Tarn Barford

I have created a monster and this post is about killing it off by scraping the contents of this blog into structured Python objects. Sometime later I will convert the HTML content to markdown and download the images and other resources locally.

I want to put the contents into a ZODB object database to get a feel for working with object database. A greated goal is to migrate the content a new blog engine. I don't want to go into why I felt I need to scrape it or why I want to migrate to another blog engine as it's depressing.

Moving on, I wanted to put the content into these classes

class Post():
    title = ''
    content = ''
    date = ''
    tags = []
    comments = []

class Comment():
    content = ''
    author = ''
    date = ''
    website = ''

The scraping code is not elegant but was quite fun to write as I could write it all from an interactive console session. I found BeautifulSoup was fantastic in making HTML into something that was easy to work with, although I would have liked to have used jQuery/CSS style selectors.

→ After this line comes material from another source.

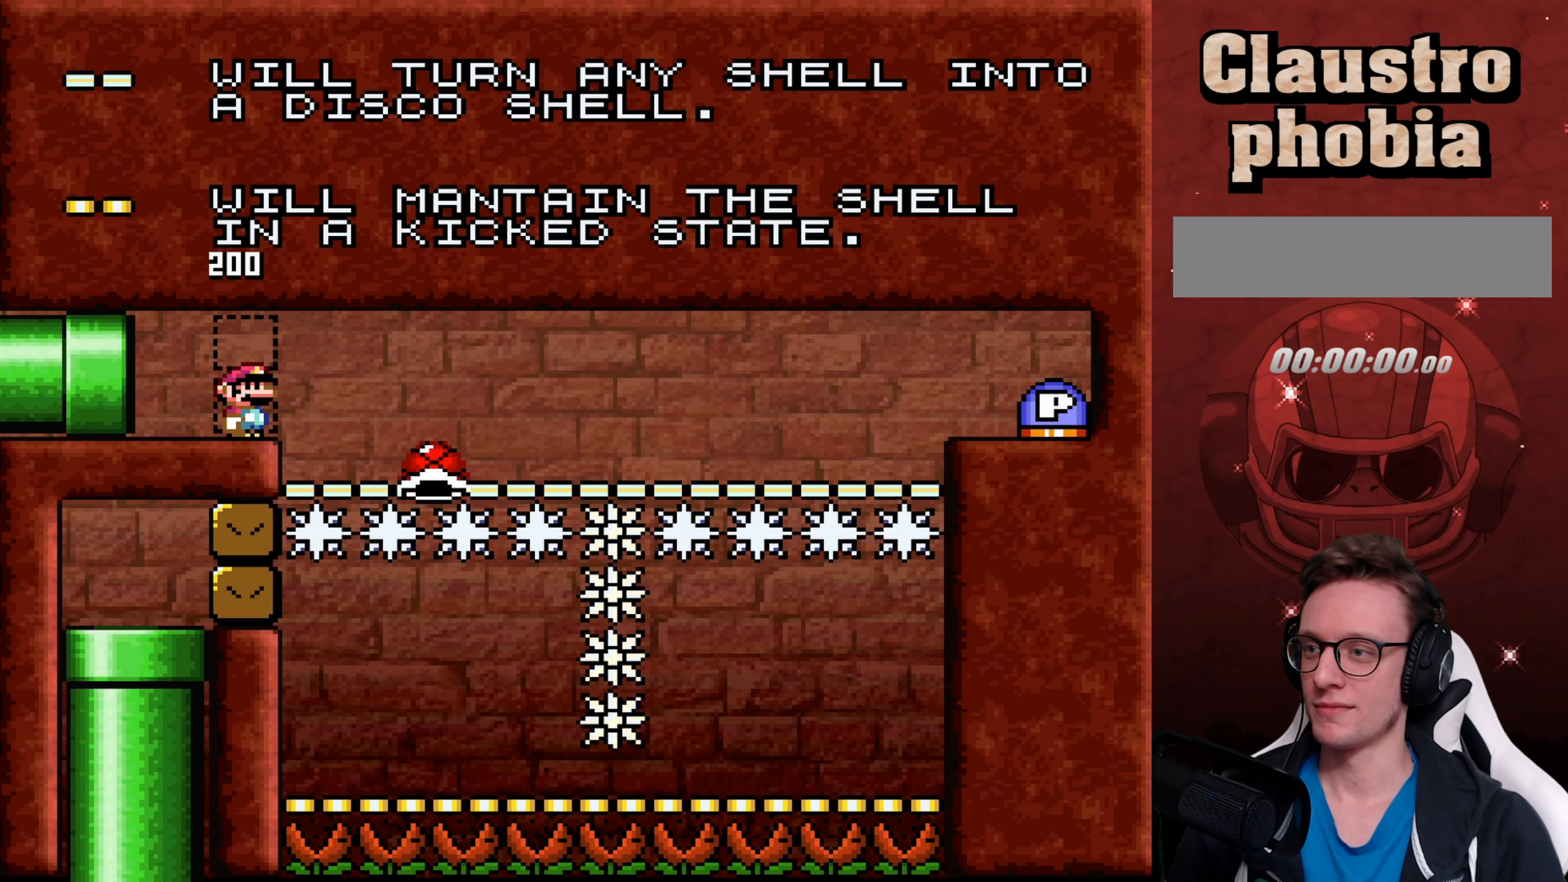
{"buttons": ["Y"], "events": []}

from BeautifulSoup import BeautifulSoup
from datetime import datetime
import urllib2
import re

def ParseComment(soup):
    comment = Comment()
    comment.author = soup.find('p',{"class":"author"}).first().string.strip
    content = soup.find('p',{"class":"content"})
    if content:
        comment.content = content.prettify()

    website = soup.find('p',{"class":"author"}).first()
    if website.has_key('href'):
        comment.website = soup.find('p',{"class":"author"}).first()['href']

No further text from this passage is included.